Apologie des sciences participatives


Le principe des sciences participatives est de profiter de la force du nombre pour récolter une grande quantité d'informations, dans une diversité de lieux et à de temporalités. ACRI-ST est adepte du concept et l’état d’esprit est d’ouvrir la recherche scientifique au plus grand nombre dans une volonté de démocratiser l'accès à la donnée spatiale. Son site participatif sur les méduses reçoit certains jours près de 200 observations, avec des pics qui dépassent 15 000 consultations par jour, sur une bande littorale de plusieurs centaines de kilomètres. Des observations sont par ailleurs enregistrées toute l'année, quasiment tous les jours et 7 000 utilisateurs se sont déjà connectés à la plateforme. Une application en ligne a même été lancée cet été.


L'objectif scientifique du projet MEDUSE est de mieux comprendre les conditions d'apparition des méduses et leurs déplacements en mettant à contribution le grand public et en croisant les observations qui remontent de tous avec des données de satellites d'observation de la Terre qui est le coeur d'activité d'ACRI-ST. Si le service reste concentré aujourd'hui sur le Sud-Est de la France, les gens peuvent faire remonter leurs observations de méduses à partir de n'importe quel coin de la planète.

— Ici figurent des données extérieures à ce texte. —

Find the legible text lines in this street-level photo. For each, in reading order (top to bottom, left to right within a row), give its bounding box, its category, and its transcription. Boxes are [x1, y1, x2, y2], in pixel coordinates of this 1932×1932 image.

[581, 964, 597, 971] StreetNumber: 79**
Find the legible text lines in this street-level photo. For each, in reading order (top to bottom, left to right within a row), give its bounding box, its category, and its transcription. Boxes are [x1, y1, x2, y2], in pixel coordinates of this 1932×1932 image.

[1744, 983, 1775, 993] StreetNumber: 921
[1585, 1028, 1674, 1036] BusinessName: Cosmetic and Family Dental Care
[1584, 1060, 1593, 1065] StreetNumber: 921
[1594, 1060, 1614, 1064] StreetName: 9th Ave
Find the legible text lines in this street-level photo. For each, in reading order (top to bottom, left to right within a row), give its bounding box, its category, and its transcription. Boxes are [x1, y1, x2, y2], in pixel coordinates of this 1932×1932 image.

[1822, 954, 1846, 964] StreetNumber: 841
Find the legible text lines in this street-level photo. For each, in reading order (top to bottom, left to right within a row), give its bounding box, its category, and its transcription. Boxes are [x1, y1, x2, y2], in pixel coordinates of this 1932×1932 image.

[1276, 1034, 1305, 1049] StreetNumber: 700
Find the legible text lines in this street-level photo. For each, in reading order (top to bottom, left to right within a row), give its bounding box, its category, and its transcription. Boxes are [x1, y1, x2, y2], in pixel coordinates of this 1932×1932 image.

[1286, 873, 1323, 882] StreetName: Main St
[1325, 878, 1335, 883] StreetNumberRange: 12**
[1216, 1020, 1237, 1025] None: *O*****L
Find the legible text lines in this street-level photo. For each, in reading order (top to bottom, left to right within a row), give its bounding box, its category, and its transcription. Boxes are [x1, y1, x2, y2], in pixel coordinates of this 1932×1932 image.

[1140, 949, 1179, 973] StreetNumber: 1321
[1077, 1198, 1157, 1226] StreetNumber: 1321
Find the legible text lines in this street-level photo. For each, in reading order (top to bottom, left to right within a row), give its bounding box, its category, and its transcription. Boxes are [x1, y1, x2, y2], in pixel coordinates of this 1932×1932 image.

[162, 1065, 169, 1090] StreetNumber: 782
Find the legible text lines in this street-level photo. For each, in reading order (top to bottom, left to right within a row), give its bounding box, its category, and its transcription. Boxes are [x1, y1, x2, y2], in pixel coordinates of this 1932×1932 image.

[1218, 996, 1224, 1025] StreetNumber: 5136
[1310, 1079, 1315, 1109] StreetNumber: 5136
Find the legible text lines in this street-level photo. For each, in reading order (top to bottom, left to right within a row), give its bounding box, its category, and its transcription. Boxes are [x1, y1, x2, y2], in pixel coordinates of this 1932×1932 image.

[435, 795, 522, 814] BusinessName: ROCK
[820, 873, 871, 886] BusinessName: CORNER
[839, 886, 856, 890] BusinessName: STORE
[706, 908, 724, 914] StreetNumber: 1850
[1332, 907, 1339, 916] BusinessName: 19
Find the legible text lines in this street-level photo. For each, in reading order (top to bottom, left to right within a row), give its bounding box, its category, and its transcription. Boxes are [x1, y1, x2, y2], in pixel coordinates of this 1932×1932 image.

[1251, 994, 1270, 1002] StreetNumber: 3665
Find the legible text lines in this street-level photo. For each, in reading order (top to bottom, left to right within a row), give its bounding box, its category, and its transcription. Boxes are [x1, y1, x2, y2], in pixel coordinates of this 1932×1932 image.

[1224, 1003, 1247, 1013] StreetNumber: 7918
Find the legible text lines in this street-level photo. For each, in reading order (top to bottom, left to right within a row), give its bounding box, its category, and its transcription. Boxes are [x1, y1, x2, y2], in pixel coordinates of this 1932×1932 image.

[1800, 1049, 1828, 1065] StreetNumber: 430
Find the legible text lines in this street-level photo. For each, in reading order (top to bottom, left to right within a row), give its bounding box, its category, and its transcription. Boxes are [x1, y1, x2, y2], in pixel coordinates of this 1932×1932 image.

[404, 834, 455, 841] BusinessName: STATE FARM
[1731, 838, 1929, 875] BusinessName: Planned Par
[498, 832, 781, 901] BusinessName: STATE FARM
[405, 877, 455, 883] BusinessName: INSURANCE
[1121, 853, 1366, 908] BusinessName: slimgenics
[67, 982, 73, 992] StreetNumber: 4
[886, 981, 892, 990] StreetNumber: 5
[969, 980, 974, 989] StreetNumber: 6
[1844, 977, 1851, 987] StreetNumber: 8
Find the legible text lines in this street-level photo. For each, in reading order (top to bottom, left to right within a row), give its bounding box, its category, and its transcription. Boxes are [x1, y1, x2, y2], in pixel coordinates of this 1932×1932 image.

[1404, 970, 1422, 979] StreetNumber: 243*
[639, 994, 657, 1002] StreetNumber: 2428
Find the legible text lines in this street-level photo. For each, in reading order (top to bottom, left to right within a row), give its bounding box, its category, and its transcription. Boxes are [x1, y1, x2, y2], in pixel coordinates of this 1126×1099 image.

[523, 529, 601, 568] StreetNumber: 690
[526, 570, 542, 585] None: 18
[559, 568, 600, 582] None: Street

Pas de météo méduse possible pour autant. Même si des laboratoires travaillent aujourd'hui pour mieux comprendre d'où viennent les méduses et comment elles se déplacent, trop de micro-phénomènes sont en jeu pour avoir un modèle prédictif précis. Les méduses font partie du plancton. Elles ne sont pas capables de se déplacer où elle veulent et bougent avec la masse d'eau qui bouge elle-même au gré des vents et des courants. Les aléas locaux sont impossibles à prédire dans la bande des 300 mètres et ce sont eux in fine qui vont influencer les approches vers le rivage. Un rocher peut détourner le courant, un fond sableux peut modifier la propagation de la houle, un petit cours d'eau à sec peut se mettre à déverser après une pluie, modifiant les courants marins à l'échelle de la plage...


La force d'associer des données environnementales à une grande diversité d'observations in situ signalées par le grand public permet de coupler géolocalisation et horodatage à des données physiques et bio-géo-chimiques et d'affiner la compréhension des conditions d'apparition de ce macro-plancton si spécial. Une équipe de scientifique restera toujours limitée géographiquement et temporellement. La force du grand public est son nombre et sa capacité à agir n'importe où et n'importe quand en faisant remonter ses observations. En véritables pionniers de réseau social scientifique.